JOB 1 » State how many lines of the records contain the word "with". Give only the number.

SELECTED EXTRACT »

For years he was one of Bollywood’s premier sessions musicians, but it is only recently that Charanjit Singh and his revolutionary first album have been “discovered” by the electronic hipster set, writes Bhanuj Kappal.

BHANUJ KAPPAL  7th Dec 2013

Charanjit Singh | Photo: Rana Ghose

e's a different kind of man," laughs Suparna Singh. "Despite being his wife, I barely get to talk to him sometimes. His mind is always on the music."

Indeed, Charanjit Singh is a different kind of man. I'm sitting in the living room of the elderly couple's apartment in Khar, waiting to speak to the notoriously laconic musician about his recently re-discovered record Ten Ragas to a Disco Beat and his upcoming shows in India. While I wait, his talkative and charming wife fills me in on their career as a performing duo and her opinion of the European dance music audience ("The girls dance like snakes," she says.)

Singh has been hailed as the 'godfather of acid house' and an 'acid house legend'. But the truth is that Ten Ragas is not an acid house record despite a certain similarity in sound due to the instruments he used. Besides this isn't the story of how India invented acid house. Instead it's the fascinating story of one of the country's most unique experimental records, and of its creator.

Interested in music since his school days, Singh developed a penchant for trying his hand at many different instruments. It was that which got him an entry into film music.

JOB 2 » Reproduce, word for word, everything in the Charanjit Singh article from "Indeed, Charanjit Singh" down to "of its creator.".

TASK DATA »
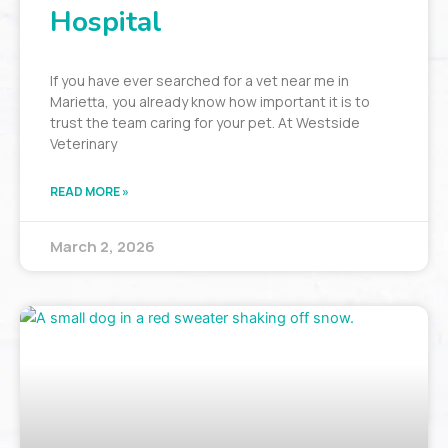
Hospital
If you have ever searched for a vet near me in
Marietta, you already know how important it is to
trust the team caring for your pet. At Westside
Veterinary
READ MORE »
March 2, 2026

...

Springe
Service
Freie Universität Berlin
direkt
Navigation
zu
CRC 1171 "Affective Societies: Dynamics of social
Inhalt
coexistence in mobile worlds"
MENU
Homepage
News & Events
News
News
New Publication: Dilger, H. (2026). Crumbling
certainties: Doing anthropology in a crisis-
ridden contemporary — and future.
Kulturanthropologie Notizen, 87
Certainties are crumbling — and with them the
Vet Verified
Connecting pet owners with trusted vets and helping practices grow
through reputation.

TASK OUTPUT 1 » 2

TASK OUTPUT 2 »
Indeed, Charanjit Singh is a different kind of man. I'm sitting in the living room of the elderly couple's apartment in Khar, waiting to speak to the notoriously laconic musician about his recently re-discovered record Ten Ragas to a Disco Beat and his upcoming shows in India. While I wait, his talkative and charming wife fills me in on their career as a performing duo and her opinion of the European dance music audience ("The girls dance like snakes," she says.)

Singh has been hailed as the 'godfather of acid house' and an 'acid house legend'. But the truth is that Ten Ragas is not an acid house record despite a certain similarity in sound due to the instruments he used. Besides this isn't the story of how India invented acid house. Instead it's the fascinating story of one of the country's most unique experimental records, and of its creator.